• [Task objective]: Please put the text lines from all of the rows below into one numbered list, leaving out any blank lines.

____

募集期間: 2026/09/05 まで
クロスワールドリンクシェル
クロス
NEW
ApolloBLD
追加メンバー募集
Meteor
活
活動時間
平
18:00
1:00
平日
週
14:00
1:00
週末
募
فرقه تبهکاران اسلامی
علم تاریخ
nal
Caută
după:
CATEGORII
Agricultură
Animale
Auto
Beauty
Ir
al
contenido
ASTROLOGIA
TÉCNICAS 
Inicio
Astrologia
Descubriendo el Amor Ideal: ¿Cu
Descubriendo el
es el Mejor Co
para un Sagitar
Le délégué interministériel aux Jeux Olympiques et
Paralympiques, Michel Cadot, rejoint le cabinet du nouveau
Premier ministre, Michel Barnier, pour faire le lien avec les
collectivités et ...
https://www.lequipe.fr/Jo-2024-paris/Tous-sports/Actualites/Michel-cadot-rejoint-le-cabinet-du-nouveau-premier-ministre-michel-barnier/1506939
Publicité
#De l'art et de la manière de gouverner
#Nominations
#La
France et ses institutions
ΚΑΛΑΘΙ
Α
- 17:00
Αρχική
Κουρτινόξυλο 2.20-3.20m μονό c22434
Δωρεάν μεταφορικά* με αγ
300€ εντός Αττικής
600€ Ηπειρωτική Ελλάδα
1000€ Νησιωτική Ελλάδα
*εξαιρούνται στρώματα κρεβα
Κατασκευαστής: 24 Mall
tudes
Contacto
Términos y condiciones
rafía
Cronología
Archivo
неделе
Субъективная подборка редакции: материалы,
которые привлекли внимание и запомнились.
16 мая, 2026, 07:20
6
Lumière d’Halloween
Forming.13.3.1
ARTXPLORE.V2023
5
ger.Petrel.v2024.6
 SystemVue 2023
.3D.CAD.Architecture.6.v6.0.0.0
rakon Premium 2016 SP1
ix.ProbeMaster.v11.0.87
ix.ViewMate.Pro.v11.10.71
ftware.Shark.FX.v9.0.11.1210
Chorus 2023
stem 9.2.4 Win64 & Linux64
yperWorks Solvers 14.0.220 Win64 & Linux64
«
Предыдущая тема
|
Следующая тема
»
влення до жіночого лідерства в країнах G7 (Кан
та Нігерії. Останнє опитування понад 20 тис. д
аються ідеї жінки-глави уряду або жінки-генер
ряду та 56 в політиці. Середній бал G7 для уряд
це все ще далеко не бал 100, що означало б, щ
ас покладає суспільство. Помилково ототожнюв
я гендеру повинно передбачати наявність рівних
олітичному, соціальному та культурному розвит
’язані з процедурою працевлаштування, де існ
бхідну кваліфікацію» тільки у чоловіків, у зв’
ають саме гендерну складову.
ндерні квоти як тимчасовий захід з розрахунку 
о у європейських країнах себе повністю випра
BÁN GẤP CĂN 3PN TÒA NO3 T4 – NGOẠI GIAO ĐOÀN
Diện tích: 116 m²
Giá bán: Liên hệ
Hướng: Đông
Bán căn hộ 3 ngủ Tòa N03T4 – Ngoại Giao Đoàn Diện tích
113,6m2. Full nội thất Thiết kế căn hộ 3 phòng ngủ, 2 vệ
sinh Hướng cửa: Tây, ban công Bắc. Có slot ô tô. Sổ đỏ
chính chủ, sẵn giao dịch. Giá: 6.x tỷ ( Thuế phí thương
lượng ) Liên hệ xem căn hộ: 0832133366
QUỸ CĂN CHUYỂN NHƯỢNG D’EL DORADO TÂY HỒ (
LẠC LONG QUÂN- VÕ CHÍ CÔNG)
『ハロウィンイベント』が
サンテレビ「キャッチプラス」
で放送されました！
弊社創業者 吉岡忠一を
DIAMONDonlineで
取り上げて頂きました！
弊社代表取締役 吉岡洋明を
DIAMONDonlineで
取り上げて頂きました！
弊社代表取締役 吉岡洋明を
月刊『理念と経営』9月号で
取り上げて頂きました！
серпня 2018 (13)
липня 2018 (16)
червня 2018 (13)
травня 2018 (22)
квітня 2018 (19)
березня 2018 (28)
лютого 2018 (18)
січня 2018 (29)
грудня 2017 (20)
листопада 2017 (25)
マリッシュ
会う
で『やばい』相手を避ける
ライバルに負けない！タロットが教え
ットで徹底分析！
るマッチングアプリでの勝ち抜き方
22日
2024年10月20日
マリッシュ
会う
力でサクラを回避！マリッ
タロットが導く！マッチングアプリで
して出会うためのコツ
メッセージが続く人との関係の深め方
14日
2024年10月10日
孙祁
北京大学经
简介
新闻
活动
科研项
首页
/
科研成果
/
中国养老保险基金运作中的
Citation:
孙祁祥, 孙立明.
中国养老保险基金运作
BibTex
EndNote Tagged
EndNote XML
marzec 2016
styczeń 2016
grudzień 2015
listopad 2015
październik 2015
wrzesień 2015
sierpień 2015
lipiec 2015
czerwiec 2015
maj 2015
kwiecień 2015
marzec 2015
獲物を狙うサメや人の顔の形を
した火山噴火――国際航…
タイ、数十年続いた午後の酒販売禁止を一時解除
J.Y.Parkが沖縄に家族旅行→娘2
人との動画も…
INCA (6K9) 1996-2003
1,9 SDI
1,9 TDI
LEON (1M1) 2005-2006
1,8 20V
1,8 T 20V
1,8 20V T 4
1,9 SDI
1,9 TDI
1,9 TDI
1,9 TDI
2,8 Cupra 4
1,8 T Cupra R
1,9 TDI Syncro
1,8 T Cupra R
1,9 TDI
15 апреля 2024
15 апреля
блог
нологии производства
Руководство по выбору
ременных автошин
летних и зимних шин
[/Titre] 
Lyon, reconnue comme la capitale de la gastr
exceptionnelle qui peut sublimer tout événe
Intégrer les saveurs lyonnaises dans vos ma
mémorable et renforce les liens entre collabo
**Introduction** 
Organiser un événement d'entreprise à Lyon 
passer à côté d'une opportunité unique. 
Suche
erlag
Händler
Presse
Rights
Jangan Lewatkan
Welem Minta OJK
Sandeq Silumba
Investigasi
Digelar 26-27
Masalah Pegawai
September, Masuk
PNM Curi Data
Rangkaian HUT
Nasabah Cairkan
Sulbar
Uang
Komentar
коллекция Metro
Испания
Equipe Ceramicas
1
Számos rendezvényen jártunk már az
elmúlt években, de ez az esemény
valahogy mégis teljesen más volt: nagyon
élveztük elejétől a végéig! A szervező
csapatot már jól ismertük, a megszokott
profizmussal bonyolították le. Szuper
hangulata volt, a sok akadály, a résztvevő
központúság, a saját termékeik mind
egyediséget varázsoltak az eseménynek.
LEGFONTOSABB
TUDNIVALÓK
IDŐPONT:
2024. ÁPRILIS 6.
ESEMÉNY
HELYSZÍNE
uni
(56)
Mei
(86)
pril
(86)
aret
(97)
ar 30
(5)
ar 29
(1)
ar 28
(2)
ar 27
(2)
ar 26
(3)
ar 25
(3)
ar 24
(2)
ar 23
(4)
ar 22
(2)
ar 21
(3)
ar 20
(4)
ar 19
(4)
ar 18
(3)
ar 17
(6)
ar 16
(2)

____

• [Answer to this task]:
1. 募集期間: 2026/09/05 まで
2. クロスワールドリンクシェル
3. クロス
4. NEW
5. ApolloBLD
6. 追加メンバー募集
7. Meteor
8. 活
9. 活動時間
10. 平
11. 18:00
12. 1:00
13. 平日
14. 週
15. 14:00
16. 1:00
17. 週末
18. 募
19. فرقه تبهکاران اسلامی
20. علم تاریخ
21. nal
22. Caută
23. după:
24. CATEGORII
25. Agricultură
26. Animale
27. Auto
28. Beauty
29. Ir
30. al
31. contenido
32. ASTROLOGIA
33. TÉCNICAS 
34. Inicio
35. Astrologia
36. Descubriendo el Amor Ideal: ¿Cu
37. Descubriendo el
38. es el Mejor Co
39. para un Sagitar
40. Le délégué interministériel aux Jeux Olympiques et
41. Paralympiques, Michel Cadot, rejoint le cabinet du nouveau
42. Premier ministre, Michel Barnier, pour faire le lien avec les
43. collectivités et ...
44. https://www.lequipe.fr/Jo-2024-paris/Tous-sports/Actualites/Michel-cadot-rejoint-le-cabinet-du-nouveau-premier-ministre-michel-barnier/1506939
45. Publicité
46. #De l'art et de la manière de gouverner
47. #Nominations
48. #La
49. France et ses institutions
50. ΚΑΛΑΘΙ
51. Α
52. - 17:00
53. Αρχική
54. Κουρτινόξυλο 2.20-3.20m μονό c22434
55. Δωρεάν μεταφορικά* με αγ
56. 300€ εντός Αττικής
57. 600€ Ηπειρωτική Ελλάδα
58. 1000€ Νησιωτική Ελλάδα
59. *εξαιρούνται στρώματα κρεβα
60. Κατασκευαστής: 24 Mall
61. tudes
62. Contacto
63. Términos y condiciones
64. rafía
65. Cronología
66. Archivo
67. неделе
68. Субъективная подборка редакции: материалы,
69. которые привлекли внимание и запомнились.
70. 16 мая, 2026, 07:20
71. 6
72. Lumière d’Halloween
73. Forming.13.3.1
74. ARTXPLORE.V2023
75. 5
76. ger.Petrel.v2024.6
77.  SystemVue 2023
78. .3D.CAD.Architecture.6.v6.0.0.0
79. rakon Premium 2016 SP1
80. ix.ProbeMaster.v11.0.87
81. ix.ViewMate.Pro.v11.10.71
82. ftware.Shark.FX.v9.0.11.1210
83. Chorus 2023
84. stem 9.2.4 Win64 & Linux64
85. yperWorks Solvers 14.0.220 Win64 & Linux64
86. «
87. Предыдущая тема
88. |
89. Следующая тема
90. »
91. влення до жіночого лідерства в країнах G7 (Кан
92. та Нігерії. Останнє опитування понад 20 тис. д
93. аються ідеї жінки-глави уряду або жінки-генер
94. ряду та 56 в політиці. Середній бал G7 для уряд
95. це все ще далеко не бал 100, що означало б, щ
96. ас покладає суспільство. Помилково ототожнюв
97. я гендеру повинно передбачати наявність рівних
98. олітичному, соціальному та культурному розвит
99. ’язані з процедурою працевлаштування, де існ
100. бхідну кваліфікацію» тільки у чоловіків, у зв’
101. ають саме гендерну складову.
102. ндерні квоти як тимчасовий захід з розрахунку 
103. о у європейських країнах себе повністю випра
104. BÁN GẤP CĂN 3PN TÒA NO3 T4 – NGOẠI GIAO ĐOÀN
105. Diện tích: 116 m²
106. Giá bán: Liên hệ
107. Hướng: Đông
108. Bán căn hộ 3 ngủ Tòa N03T4 – Ngoại Giao Đoàn Diện tích
109. 113,6m2. Full nội thất Thiết kế căn hộ 3 phòng ngủ, 2 vệ
110. sinh Hướng cửa: Tây, ban công Bắc. Có slot ô tô. Sổ đỏ
111. chính chủ, sẵn giao dịch. Giá: 6.x tỷ ( Thuế phí thương
112. lượng ) Liên hệ xem căn hộ: 0832133366
113. QUỸ CĂN CHUYỂN NHƯỢNG D’EL DORADO TÂY HỒ (
114. LẠC LONG QUÂN- VÕ CHÍ CÔNG)
115. 『ハロウィンイベント』が
116. サンテレビ「キャッチプラス」
117. で放送されました！
118. 弊社創業者 吉岡忠一を
119. DIAMONDonlineで
120. 取り上げて頂きました！
121. 弊社代表取締役 吉岡洋明を
122. DIAMONDonlineで
123. 取り上げて頂きました！
124. 弊社代表取締役 吉岡洋明を
125. 月刊『理念と経営』9月号で
126. 取り上げて頂きました！
127. серпня 2018 (13)
128. липня 2018 (16)
129. червня 2018 (13)
130. травня 2018 (22)
131. квітня 2018 (19)
132. березня 2018 (28)
133. лютого 2018 (18)
134. січня 2018 (29)
135. грудня 2017 (20)
136. листопада 2017 (25)
137. マリッシュ
138. 会う
139. で『やばい』相手を避ける
140. ライバルに負けない！タロットが教え
141. ットで徹底分析！
142. るマッチングアプリでの勝ち抜き方
143. 22日
144. 2024年10月20日
145. マリッシュ
146. 会う
147. 力でサクラを回避！マリッ
148. タロットが導く！マッチングアプリで
149. して出会うためのコツ
150. メッセージが続く人との関係の深め方
151. 14日
152. 2024年10月10日
153. 孙祁
154. 北京大学经
155. 简介
156. 新闻
157. 活动
158. 科研项
159. 首页
160. /
161. 科研成果
162. /
163. 中国养老保险基金运作中的
164. Citation:
165. 孙祁祥, 孙立明.
166. 中国养老保险基金运作
167. BibTex
168. EndNote Tagged
169. EndNote XML
170. marzec 2016
171. styczeń 2016
172. grudzień 2015
173. listopad 2015
174. październik 2015
175. wrzesień 2015
176. sierpień 2015
177. lipiec 2015
178. czerwiec 2015
179. maj 2015
180. kwiecień 2015
181. marzec 2015
182. 獲物を狙うサメや人の顔の形を
183. した火山噴火――国際航…
184. タイ、数十年続いた午後の酒販売禁止を一時解除
185. J.Y.Parkが沖縄に家族旅行→娘2
186. 人との動画も…
187. INCA (6K9) 1996-2003
188. 1,9 SDI
189. 1,9 TDI
190. LEON (1M1) 2005-2006
191. 1,8 20V
192. 1,8 T 20V
193. 1,8 20V T 4
194. 1,9 SDI
195. 1,9 TDI
196. 1,9 TDI
197. 1,9 TDI
198. 2,8 Cupra 4
199. 1,8 T Cupra R
200. 1,9 TDI Syncro
201. 1,8 T Cupra R
202. 1,9 TDI
203. 15 апреля 2024
204. 15 апреля
205. блог
206. нологии производства
207. Руководство по выбору
208. ременных автошин
209. летних и зимних шин
210. [/Titre] 
211. Lyon, reconnue comme la capitale de la gastr
212. exceptionnelle qui peut sublimer tout événe
213. Intégrer les saveurs lyonnaises dans vos ma
214. mémorable et renforce les liens entre collabo
215. **Introduction** 
216. Organiser un événement d'entreprise à Lyon 
217. passer à côté d'une opportunité unique. 
218. Suche
219. erlag
220. Händler
221. Presse
222. Rights
223. Jangan Lewatkan
224. Welem Minta OJK
225. Sandeq Silumba
226. Investigasi
227. Digelar 26-27
228. Masalah Pegawai
229. September, Masuk
230. PNM Curi Data
231. Rangkaian HUT
232. Nasabah Cairkan
233. Sulbar
234. Uang
235. Komentar
236. коллекция Metro
237. Испания
238. Equipe Ceramicas
239. 1
240. Számos rendezvényen jártunk már az
241. elmúlt években, de ez az esemény
242. valahogy mégis teljesen más volt: nagyon
243. élveztük elejétől a végéig! A szervező
244. csapatot már jól ismertük, a megszokott
245. profizmussal bonyolították le. Szuper
246. hangulata volt, a sok akadály, a résztvevő
247. központúság, a saját termékeik mind
248. egyediséget varázsoltak az eseménynek.
249. LEGFONTOSABB
250. TUDNIVALÓK
251. IDŐPONT:
252. 2024. ÁPRILIS 6.
253. ESEMÉNY
254. HELYSZÍNE
255. uni
256. (56)
257. Mei
258. (86)
259. pril
260. (86)
261. aret
262. (97)
263. ar 30
264. (5)
265. ar 29
266. (1)
267. ar 28
268. (2)
269. ar 27
270. (2)
271. ar 26
272. (3)
273. ar 25
274. (3)
275. ar 24
276. (2)
277. ar 23
278. (4)
279. ar 22
280. (2)
281. ar 21
282. (3)
283. ar 20
284. (4)
285. ar 19
286. (4)
287. ar 18
288. (3)
289. ar 17
290. (6)
291. ar 16
292. (2)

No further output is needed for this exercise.